We circle up, and circle down. We comb the ticket, find all the tracks, follow heaps of dung trails. We return to places we went to this morning. Walked the trail that crossed "big rock" over and over again. Mukhiya decides to head down this mountain and try the next one.

"Let's take the outside route. Sometimes they're there." Mukhiya leads me to a scree slope. "You've got to be kidding me. I'm not a goat." I protest. I'm not a mountain person. I have height issues. My motivation for coming here has been the wildlife and I wasn't about to go on an ego trip and prove to myself that I can scale down a 50 degree slope of loose rock. I stand there gazing down and down and down. I'm laughing myself silly - my way of getting rid of the stress that's really plaguing me. "OK come, follow my foot steps. Just take my path." Mukhiya who's born of this region and was already halfway down the slope even before I began protesting walks back up to indicate his path to me. "Take my step. It's no problem!" His enthusiasm encourages me, and laughing still with a huge nervous grin, I train my eyes on his steps. Step by step we make progress. I don't look down at all. Such a waste. I'm sure the view was splendid. Halfway through Mukhiya tells me that the path narrows ahead. "OK, we can't move together, I'm going to go first." "Oh that's just great." I'm still smiling, though at a loss. "Let me take your camera. It'll be easier for you." Mukhiya takes my 5kg load and bounces off the trail. He's back on solid ground. "I can't believe I'm doing this." I'm at my wits end. Gazing at the invisible trail that Mukhiya's pointing out to me. Then he hollers, "Look here!" and with my camera he snaps a picture of me. Good to know we both have a sense of humour. Step by step I find my way back to the edge of the slope and back into the bush thicket.

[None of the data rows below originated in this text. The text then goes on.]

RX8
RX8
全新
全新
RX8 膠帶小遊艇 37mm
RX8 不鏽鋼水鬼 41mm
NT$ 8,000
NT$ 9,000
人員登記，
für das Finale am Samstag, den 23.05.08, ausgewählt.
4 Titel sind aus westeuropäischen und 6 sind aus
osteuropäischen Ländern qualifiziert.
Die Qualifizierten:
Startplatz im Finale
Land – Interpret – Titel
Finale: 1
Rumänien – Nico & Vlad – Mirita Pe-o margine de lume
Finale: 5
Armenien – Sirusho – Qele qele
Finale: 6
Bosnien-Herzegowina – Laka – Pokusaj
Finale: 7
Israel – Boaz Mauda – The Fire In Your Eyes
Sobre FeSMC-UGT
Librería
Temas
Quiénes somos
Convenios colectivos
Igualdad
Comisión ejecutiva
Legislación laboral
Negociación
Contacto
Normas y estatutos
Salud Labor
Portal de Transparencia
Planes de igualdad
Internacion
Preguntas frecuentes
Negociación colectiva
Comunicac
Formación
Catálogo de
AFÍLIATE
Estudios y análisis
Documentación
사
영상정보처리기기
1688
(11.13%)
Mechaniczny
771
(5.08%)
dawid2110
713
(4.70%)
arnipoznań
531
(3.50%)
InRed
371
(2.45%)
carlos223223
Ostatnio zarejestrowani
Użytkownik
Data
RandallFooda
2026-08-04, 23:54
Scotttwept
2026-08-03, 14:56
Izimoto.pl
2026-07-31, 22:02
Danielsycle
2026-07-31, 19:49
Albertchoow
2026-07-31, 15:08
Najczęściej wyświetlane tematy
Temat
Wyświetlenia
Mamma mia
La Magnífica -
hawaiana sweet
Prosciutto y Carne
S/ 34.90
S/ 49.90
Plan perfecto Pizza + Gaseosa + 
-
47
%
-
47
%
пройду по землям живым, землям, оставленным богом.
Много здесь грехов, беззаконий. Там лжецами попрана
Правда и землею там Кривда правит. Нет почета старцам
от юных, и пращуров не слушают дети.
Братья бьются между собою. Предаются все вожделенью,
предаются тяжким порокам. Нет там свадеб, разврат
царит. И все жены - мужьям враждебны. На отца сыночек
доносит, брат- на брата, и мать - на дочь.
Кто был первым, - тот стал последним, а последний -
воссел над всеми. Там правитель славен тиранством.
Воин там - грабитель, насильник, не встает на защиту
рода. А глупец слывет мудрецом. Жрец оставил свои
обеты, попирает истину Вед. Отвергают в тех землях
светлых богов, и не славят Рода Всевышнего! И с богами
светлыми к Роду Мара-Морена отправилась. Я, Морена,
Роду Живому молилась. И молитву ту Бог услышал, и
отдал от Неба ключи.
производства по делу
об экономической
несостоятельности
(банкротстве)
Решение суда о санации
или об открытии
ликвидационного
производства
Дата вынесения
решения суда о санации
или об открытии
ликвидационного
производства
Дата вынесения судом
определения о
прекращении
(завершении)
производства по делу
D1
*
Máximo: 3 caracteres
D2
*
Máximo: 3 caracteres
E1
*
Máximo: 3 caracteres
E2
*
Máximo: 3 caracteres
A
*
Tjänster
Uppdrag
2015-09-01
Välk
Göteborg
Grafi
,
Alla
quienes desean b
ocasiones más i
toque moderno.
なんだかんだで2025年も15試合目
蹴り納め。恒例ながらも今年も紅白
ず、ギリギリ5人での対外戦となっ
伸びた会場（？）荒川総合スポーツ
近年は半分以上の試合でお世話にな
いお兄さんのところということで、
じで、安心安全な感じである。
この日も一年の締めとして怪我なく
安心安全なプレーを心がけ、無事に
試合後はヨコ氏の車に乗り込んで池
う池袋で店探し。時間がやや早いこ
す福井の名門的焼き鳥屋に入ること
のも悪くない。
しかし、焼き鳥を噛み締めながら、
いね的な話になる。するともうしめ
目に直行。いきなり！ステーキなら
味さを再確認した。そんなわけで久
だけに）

More mentally tired than I am physically, we're walking through the bushes and I'm trying hard not to acknowledge the pain of all the thorns in my shin. "Psst. Quiet. Musk deer." Mukhiya whispers. I stop in my tracks and all's silent sans the crunching of branches beneath my boots. I cringe at the loudness. "It's coming! Look up!" And there bounding towards me is a musk deer. I'm stunned. This solitary animal. Elusive and endangered. Millions of years old. Exploited and forgotten by the world. In front of me. I'm in the moment. I forget my camera. I stop breathing for a second. It bounds down the hill. We follow. Mukhiya coming up from below, and me circling downward along the edge of the slope. It sees Mukhiya and bounds back towards me. Sees me then disappears again. The trail is too steep. We do not follow. I'm elated. I have no troubles in the world.

We continue our way down Gangapurna, through the thicket. Contented with our find, I now find patience to appreciate life in the undergrowth - an assortment of fungi, herbs and flowers. Our footsteps and the wind the only sound in this sparse forest. I hear Mukhiya's footsteps halt. I turn up to look at him, he glances at me, then looks to our left. I look left, my eyes creep up the slope to a hill crest. A large tree is silhoutted against the sky, and beneath its broad crown, a musk deer is grazing. Its powerful hind legs and its narrow shoulders bent over a carpet of mustard-coloured grass. Once again, I'm awed. Crunch. It hears our feet shift. It lifts its head up, its large ears turn toward us, then away from us, and its hind legs push its compact body down the other side of the hill.